Work collaboration concentrates on everyone understanding the flow of work, the best ways to get work stages through to completion and the robust processes that help maintain consistency in workflow, and see limited blockages along the way.
Learn more about managing a project team here: Managing a Team: Project Management Best Practices
What are the Benefits of Employee Empowerment?

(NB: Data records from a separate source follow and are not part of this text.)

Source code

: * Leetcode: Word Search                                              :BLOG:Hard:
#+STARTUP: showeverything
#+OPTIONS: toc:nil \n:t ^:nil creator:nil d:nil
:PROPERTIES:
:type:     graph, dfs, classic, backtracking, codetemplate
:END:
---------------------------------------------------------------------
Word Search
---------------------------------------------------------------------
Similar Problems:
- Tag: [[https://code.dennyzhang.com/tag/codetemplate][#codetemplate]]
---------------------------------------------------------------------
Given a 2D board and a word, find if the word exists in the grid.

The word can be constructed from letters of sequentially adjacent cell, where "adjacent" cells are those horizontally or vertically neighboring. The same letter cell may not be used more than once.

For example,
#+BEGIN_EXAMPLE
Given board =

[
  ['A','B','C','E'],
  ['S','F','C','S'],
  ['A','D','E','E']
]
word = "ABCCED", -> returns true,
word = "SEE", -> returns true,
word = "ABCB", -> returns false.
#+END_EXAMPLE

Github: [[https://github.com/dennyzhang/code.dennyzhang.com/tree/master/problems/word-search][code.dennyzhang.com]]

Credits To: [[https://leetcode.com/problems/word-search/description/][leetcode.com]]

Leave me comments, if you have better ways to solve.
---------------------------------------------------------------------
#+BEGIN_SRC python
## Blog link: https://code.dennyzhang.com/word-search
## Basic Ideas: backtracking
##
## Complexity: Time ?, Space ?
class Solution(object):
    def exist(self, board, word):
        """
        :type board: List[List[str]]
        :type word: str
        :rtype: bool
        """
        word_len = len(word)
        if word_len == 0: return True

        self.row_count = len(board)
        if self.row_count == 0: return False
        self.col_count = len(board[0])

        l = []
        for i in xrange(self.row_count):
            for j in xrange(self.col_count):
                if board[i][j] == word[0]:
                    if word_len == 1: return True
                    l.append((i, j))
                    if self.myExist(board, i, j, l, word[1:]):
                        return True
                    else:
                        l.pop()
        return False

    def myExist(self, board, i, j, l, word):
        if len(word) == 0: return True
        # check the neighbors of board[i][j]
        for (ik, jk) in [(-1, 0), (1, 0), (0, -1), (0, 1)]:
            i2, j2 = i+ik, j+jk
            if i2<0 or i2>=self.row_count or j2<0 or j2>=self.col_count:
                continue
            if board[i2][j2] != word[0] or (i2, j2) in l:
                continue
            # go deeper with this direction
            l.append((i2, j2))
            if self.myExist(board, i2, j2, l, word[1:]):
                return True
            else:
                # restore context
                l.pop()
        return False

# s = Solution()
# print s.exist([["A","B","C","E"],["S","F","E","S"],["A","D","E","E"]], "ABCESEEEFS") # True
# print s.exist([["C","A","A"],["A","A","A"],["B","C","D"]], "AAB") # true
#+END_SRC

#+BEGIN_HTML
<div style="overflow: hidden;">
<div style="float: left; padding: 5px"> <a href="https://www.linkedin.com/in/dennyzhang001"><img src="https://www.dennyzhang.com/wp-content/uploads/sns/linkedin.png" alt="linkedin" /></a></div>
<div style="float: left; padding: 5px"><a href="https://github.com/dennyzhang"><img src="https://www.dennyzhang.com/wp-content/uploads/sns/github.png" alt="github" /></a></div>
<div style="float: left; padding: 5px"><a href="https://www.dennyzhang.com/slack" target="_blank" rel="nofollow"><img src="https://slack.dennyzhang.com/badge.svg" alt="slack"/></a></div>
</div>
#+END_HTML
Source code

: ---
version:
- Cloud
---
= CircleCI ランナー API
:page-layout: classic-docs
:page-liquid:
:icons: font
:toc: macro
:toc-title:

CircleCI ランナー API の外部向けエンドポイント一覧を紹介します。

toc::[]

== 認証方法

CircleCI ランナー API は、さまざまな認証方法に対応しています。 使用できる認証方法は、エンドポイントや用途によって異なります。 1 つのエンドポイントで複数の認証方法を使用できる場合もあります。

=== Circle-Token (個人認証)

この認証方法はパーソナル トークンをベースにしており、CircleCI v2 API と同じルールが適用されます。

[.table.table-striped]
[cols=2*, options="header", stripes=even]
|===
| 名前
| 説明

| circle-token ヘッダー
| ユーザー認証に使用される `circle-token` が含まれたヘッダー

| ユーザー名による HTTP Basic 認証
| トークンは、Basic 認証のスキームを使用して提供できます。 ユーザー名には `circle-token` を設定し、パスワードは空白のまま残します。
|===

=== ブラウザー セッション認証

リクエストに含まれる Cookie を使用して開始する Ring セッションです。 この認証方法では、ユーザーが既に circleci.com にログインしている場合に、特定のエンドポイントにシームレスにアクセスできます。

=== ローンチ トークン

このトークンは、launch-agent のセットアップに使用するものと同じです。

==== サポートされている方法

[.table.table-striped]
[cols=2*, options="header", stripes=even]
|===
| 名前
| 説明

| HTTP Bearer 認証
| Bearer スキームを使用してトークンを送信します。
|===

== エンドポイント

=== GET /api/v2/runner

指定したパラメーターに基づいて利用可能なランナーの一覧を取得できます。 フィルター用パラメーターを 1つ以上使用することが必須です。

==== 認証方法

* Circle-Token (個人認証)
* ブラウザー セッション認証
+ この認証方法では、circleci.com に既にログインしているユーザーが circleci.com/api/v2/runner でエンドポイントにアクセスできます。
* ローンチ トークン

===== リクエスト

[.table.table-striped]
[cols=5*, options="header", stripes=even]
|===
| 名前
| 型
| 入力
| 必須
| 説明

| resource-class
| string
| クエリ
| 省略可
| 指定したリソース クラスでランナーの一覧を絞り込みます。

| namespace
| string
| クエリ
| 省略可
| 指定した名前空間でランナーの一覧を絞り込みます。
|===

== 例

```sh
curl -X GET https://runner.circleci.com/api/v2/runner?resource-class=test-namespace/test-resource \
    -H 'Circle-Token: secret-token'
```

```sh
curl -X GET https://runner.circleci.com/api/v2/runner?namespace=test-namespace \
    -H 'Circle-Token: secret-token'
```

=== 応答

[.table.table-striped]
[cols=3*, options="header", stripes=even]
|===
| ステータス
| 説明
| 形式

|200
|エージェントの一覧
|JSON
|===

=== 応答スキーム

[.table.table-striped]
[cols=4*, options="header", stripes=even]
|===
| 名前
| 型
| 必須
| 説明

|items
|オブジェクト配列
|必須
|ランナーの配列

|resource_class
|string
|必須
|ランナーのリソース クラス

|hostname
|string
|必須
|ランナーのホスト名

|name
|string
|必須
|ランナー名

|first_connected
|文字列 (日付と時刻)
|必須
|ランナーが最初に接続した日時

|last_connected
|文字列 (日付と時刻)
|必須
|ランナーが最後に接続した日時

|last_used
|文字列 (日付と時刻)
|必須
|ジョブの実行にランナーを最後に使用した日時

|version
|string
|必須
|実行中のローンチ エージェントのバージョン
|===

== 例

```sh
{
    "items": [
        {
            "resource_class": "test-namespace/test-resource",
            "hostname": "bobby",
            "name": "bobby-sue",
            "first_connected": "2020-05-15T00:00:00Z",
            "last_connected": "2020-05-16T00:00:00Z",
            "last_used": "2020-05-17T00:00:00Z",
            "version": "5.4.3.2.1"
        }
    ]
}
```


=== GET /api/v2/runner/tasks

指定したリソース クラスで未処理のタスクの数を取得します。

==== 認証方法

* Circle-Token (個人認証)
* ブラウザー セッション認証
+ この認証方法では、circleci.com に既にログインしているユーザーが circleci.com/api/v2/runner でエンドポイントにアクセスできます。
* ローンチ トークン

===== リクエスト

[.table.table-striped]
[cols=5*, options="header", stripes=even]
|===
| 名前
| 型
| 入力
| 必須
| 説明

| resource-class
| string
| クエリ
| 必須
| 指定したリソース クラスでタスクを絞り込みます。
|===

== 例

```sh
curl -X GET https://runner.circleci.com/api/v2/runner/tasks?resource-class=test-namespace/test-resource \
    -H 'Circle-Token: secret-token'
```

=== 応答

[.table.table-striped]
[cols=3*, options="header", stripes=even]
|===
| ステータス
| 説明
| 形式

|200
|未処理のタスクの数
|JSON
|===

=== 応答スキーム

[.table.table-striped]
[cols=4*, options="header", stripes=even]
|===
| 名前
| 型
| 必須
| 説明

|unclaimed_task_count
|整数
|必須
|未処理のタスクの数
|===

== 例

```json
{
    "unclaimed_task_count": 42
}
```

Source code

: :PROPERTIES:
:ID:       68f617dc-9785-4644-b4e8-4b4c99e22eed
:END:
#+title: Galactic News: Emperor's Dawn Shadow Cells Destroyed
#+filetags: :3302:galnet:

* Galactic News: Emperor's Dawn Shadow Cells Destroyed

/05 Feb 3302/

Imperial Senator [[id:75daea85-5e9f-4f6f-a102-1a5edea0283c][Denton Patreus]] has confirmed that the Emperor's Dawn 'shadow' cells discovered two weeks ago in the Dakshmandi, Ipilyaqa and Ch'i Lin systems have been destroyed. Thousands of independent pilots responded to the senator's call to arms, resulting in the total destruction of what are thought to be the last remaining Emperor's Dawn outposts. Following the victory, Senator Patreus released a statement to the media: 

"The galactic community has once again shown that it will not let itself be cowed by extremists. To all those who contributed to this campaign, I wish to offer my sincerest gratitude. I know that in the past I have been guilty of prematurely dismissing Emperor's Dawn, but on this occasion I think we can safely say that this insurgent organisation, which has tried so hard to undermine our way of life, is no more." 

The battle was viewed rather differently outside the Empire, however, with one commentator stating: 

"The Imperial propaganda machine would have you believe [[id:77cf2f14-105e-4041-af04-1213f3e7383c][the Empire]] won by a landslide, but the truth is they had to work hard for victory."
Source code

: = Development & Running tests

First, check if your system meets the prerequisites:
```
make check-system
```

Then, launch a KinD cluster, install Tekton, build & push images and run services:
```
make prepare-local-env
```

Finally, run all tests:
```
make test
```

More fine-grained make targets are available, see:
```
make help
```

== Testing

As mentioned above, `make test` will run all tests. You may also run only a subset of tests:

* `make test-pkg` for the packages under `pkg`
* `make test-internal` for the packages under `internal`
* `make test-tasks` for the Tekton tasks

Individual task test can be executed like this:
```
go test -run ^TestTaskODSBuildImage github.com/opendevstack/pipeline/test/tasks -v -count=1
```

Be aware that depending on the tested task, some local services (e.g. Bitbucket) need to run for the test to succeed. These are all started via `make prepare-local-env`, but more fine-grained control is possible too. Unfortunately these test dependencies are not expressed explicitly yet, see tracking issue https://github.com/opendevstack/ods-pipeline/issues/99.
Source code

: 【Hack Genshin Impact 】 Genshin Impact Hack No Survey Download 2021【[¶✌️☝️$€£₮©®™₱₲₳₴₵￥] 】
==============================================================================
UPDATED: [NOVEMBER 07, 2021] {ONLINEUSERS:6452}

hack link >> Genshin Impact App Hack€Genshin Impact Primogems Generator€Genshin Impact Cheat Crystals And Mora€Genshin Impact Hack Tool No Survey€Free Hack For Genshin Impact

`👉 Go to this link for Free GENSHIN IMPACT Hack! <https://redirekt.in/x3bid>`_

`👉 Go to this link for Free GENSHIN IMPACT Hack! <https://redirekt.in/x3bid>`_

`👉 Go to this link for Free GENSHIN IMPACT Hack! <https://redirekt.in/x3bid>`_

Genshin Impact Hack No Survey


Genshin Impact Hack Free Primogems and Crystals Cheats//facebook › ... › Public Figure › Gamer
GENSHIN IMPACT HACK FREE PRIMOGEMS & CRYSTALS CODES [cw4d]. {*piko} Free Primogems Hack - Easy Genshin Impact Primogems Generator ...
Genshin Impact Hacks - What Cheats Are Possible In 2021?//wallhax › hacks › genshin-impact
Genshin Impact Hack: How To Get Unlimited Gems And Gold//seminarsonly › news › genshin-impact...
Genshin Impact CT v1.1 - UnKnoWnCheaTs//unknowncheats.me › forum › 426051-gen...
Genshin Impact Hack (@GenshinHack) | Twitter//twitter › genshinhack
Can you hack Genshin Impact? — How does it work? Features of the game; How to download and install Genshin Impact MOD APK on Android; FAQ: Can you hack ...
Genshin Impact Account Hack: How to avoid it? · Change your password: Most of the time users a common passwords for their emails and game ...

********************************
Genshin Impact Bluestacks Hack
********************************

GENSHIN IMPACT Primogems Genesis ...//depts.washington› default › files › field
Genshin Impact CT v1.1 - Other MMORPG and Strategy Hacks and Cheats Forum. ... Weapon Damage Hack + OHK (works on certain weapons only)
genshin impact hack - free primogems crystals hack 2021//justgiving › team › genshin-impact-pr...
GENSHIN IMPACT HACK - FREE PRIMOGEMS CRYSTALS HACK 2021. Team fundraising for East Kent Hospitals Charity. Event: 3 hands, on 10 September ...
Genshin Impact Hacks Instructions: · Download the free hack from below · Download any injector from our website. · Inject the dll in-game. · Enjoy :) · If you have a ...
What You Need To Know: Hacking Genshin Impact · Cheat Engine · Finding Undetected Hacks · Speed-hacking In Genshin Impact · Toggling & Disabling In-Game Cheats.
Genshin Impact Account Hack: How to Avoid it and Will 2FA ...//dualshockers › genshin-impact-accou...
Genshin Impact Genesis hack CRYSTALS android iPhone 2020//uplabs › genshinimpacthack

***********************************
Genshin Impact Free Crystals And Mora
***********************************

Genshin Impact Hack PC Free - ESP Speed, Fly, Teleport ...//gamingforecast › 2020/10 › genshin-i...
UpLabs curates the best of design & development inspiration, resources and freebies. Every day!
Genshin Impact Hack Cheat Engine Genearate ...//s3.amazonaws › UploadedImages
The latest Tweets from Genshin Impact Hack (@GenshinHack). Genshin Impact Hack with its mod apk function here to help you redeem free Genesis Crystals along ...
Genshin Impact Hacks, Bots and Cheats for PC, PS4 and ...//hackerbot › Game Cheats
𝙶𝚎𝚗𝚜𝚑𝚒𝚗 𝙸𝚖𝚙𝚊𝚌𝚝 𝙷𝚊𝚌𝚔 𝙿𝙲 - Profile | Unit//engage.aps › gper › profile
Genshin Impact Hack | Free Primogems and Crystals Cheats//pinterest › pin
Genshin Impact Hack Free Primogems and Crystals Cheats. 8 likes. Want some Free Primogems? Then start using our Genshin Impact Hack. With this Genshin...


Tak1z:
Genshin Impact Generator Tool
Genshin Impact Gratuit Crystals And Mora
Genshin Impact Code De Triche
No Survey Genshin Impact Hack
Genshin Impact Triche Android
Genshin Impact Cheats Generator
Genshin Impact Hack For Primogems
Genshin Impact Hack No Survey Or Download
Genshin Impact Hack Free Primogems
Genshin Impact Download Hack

As you’ll often hear, your people are the core of your organisation. Improving things for them means improving things for everyone. So what tangible benefits does empowering your employees provide?
1) Better Company Morale
Employees will feel more valued and trusted, and are therefore likely to go the extra mile. Simply put, better morale creates a more pleasant, exciting atmosphere to work in.
2) Management is Trusted
When management demonstrates their trust in employees, you’ll often find that trust and respect is reciprocated. If high level company decisions are communicated to employees, this trust will grow. When employees are given the ability to make decisions that directly affect their work, they will feel like a valued, essential part of the team.
3) Improved Productivity
An improvement in productivity is also a side product of better morale. When staff are happier in their work, they will work harder and faster than if they hated it. Taking ownership of one’s work can also result in more productive employees, as they are more passionate and motivated to deliver.
4) Creativity is Enabled
Empowering employees with the freedom to tackle their workload as they see fit opens the door to a variety of working styles. While some may suit the needs more than others, it allows for staff to open their minds and go about solving problems in a more creative way. This is how innovation happens within an organisation, and can help drive improvements across a department.
5) Less Staff Turnover
This is a simple one. Happier employees result in lower staff turnover. This means less admin for management, and better return on investment for staff. As employees remain at the organisation for longer, their skills and knowledge increase, and they become more and more valuable.
6) Better Quality of Work
If employees are empowered to take ownership of their own work, it becomes a more personal thing. The decisions they make about their work will affect their outcomes, and this instils a sense of pride in the quality they deliver. It will also ensure workers are more diligent with their tasks, and will conduct their own internal quality control.
7) Improved Collaboration
When staff are happier and enjoy working together, they will make the effort to collaborate with each other more often. Ideas will circulate faster, support will be given, and better results will be delivered. If you give this a helping hand by encouraging a collaborative culture, this will only serve to improve morale further and drive even higher quality of work.
8) Easier to Organise
A happier, more invested team is always easier to organise. When teams feel trusted and trust their management in turn, getting them organised for the good of the project or the organisation becomes much easier. With shared goal, and the means with which to work to their full potential, your team will work like a well-oiled machine. Learn more about organising your team here.
Final Notes
So there we have it, everything you need to know to get started on empowering your employees. If you’re wondering where to get started, employee empowerment starts at the very top of the ladder. It is up to the top level decision makers to instil the appropriate power and authority in their employees. After all, they are the ones who will perhaps reap the most benefit.